My SUV plowed through snow and slush, faster than I ought, still, not fast enough. My skin rippled with gooseflesh, the sort of thing that used to happen when someone told ghost stories when I was boy. I couldn’t stop thinking about Agnes, all alone back there in the woods with no one to rescue her. Something swooping down from the hell-black sky to drag her off, screaming.
And then, sucking out her life, drop by drop.
Some evil beast was stalking this town and it was my job to catch it and kill it. Before it struck again.
I whipped around a corner, passed the line of cars with cracked windshields. Only a few more blocks and I’d be at the junkyard. Hopefully, all the kids were together. There was safety in numbers—though not much if they were trying to defend themselves against some unnatural demon.
That was when I heard it—an awful ripping and tearing, as if the village itself were being torn asunder, from foundation to crowning sky. An explosive crack rumbled and a massive furrow bolted down the highway, dissecting the road in two. I glanced in the rearview mirror and saw that an earthquake had just missed me. A second earlier and my car would have been tossed into the flanking woods like a toy.
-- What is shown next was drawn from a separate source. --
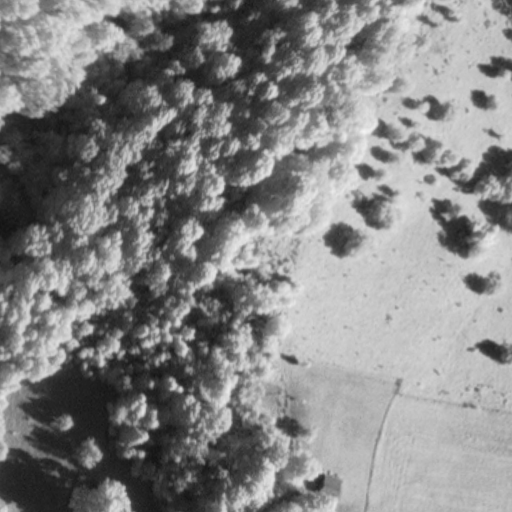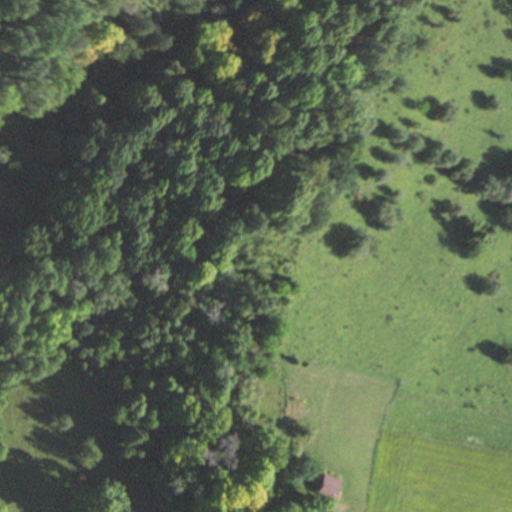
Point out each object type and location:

I pressed my foot against the gas pedal, leaned into the steering wheel, not daring to look behind me. Strange clouds were forming overhead. And a song began to wend through the air; tendrils of unearthly smoke snaking down the street, testing every window and door that they passed. Then one vaporous hand reared up alongside my car window, seemed to hover beside me as my vehicle raced down the street.
Don’t look at it. It’s not real.
Ghostly fingers tapped the glass.
“Go away!” I shouted.
Then it paused, seemed to nod at the other serpentine branches of mist, and it slithered on down the street. Hunting.